- 문제 요구사항:
모든 기록의 줄을 다시 쓰되 "common name"를 "vernacular name"로 바꾸고 나머지는 그대로 두세요.

────────

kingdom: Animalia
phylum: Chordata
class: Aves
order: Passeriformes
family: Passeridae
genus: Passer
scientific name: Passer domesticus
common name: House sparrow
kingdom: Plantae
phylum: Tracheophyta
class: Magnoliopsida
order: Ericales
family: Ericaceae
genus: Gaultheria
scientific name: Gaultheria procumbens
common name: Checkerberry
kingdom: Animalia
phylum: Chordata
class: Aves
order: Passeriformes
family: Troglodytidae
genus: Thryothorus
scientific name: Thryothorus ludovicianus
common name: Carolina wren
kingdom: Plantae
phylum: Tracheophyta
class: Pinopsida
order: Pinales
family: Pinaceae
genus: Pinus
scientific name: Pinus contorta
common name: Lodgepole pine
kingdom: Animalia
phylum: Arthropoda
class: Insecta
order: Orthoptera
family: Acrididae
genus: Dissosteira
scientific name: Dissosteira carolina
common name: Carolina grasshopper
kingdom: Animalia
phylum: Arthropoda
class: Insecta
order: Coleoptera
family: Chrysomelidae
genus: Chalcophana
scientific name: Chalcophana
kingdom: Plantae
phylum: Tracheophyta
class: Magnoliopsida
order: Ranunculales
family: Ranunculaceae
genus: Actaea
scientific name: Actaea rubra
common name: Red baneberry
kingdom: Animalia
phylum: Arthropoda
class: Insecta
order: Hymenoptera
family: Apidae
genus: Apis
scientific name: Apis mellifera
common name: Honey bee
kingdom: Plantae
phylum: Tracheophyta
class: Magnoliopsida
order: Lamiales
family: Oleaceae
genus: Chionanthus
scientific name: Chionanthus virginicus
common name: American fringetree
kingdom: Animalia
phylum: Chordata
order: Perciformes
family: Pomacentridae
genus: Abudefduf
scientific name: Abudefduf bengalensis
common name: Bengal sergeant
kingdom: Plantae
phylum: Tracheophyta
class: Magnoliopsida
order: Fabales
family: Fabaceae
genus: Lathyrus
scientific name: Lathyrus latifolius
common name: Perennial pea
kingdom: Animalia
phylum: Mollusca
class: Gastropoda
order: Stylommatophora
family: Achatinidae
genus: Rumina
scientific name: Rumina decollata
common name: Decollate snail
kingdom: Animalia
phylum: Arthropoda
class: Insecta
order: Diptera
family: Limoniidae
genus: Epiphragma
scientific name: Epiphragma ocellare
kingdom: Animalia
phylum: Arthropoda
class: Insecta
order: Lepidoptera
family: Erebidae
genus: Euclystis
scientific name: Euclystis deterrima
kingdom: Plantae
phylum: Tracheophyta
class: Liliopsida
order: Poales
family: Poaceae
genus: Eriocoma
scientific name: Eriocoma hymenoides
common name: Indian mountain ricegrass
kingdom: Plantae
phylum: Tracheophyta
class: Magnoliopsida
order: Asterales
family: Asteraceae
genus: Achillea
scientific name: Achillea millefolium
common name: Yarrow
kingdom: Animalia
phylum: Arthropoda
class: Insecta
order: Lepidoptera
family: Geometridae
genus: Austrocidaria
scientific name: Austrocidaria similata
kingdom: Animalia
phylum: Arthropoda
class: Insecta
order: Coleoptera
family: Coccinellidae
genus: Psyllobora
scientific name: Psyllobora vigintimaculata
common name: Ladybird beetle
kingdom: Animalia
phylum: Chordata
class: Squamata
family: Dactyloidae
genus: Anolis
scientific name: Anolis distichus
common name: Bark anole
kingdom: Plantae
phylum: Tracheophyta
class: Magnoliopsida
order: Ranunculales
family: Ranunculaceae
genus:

────────

- 문제 답안:
kingdom: Animalia
phylum: Chordata
class: Aves
order: Passeriformes
family: Passeridae
genus: Passer
scientific name: Passer domesticus
vernacular name: House sparrow
kingdom: Plantae
phylum: Tracheophyta
class: Magnoliopsida
order: Ericales
family: Ericaceae
genus: Gaultheria
scientific name: Gaultheria procumbens
vernacular name: Checkerberry
kingdom: Animalia
phylum: Chordata
class: Aves
order: Passeriformes
family: Troglodytidae
genus: Thryothorus
scientific name: Thryothorus ludovicianus
vernacular name: Carolina wren
kingdom: Plantae
phylum: Tracheophyta
class: Pinopsida
order: Pinales
family: Pinaceae
genus: Pinus
scientific name: Pinus contorta
vernacular name: Lodgepole pine
kingdom: Animalia
phylum: Arthropoda
class: Insecta
order: Orthoptera
family: Acrididae
genus: Dissosteira
scientific name: Dissosteira carolina
vernacular name: Carolina grasshopper
kingdom: Animalia
phylum: Arthropoda
class: Insecta
order: Coleoptera
family: Chrysomelidae
genus: Chalcophana
scientific name: Chalcophana
kingdom: Plantae
phylum: Tracheophyta
class: Magnoliopsida
order: Ranunculales
family: Ranunculaceae
genus: Actaea
scientific name: Actaea rubra
vernacular name: Red baneberry
kingdom: Animalia
phylum: Arthropoda
class: Insecta
order: Hymenoptera
family: Apidae
genus: Apis
scientific name: Apis mellifera
vernacular name: Honey bee
kingdom: Plantae
phylum: Tracheophyta
class: Magnoliopsida
order: Lamiales
family: Oleaceae
genus: Chionanthus
scientific name: Chionanthus virginicus
vernacular name: American fringetree
kingdom: Animalia
phylum: Chordata
order: Perciformes
family: Pomacentridae
genus: Abudefduf
scientific name: Abudefduf bengalensis
vernacular name: Bengal sergeant
kingdom: Plantae
phylum: Tracheophyta
class: Magnoliopsida
order: Fabales
family: Fabaceae
genus: Lathyrus
scientific name: Lathyrus latifolius
vernacular name: Perennial pea
kingdom: Animalia
phylum: Mollusca
class: Gastropoda
order: Stylommatophora
family: Achatinidae
genus: Rumina
scientific name: Rumina decollata
vernacular name: Decollate snail
kingdom: Animalia
phylum: Arthropoda
class: Insecta
order: Diptera
family: Limoniidae
genus: Epiphragma
scientific name: Epiphragma ocellare
kingdom: Animalia
phylum: Arthropoda
class: Insecta
order: Lepidoptera
family: Erebidae
genus: Euclystis
scientific name: Euclystis deterrima
kingdom: Plantae
phylum: Tracheophyta
class: Liliopsida
order: Poales
family: Poaceae
genus: Eriocoma
scientific name: Eriocoma hymenoides
vernacular name: Indian mountain ricegrass
kingdom: Plantae
phylum: Tracheophyta
class: Magnoliopsida
order: Asterales
family: Asteraceae
genus: Achillea
scientific name: Achillea millefolium
vernacular name: Yarrow
kingdom: Animalia
phylum: Arthropoda
class: Insecta
order: Lepidoptera
family: Geometridae
genus: Austrocidaria
scientific name: Austrocidaria similata
kingdom: Animalia
phylum: Arthropoda
class: Insecta
order: Coleoptera
family: Coccinellidae
genus: Psyllobora
scientific name: Psyllobora vigintimaculata
vernacular name: Ladybird beetle
kingdom: Animalia
phylum: Chordata
class: Squamata
family: Dactyloidae
genus: Anolis
scientific name: Anolis distichus
vernacular name: Bark anole
kingdom: Plantae
phylum: Tracheophyta
class: Magnoliopsida
order: Ranunculales
family: Ranunculaceae
genus:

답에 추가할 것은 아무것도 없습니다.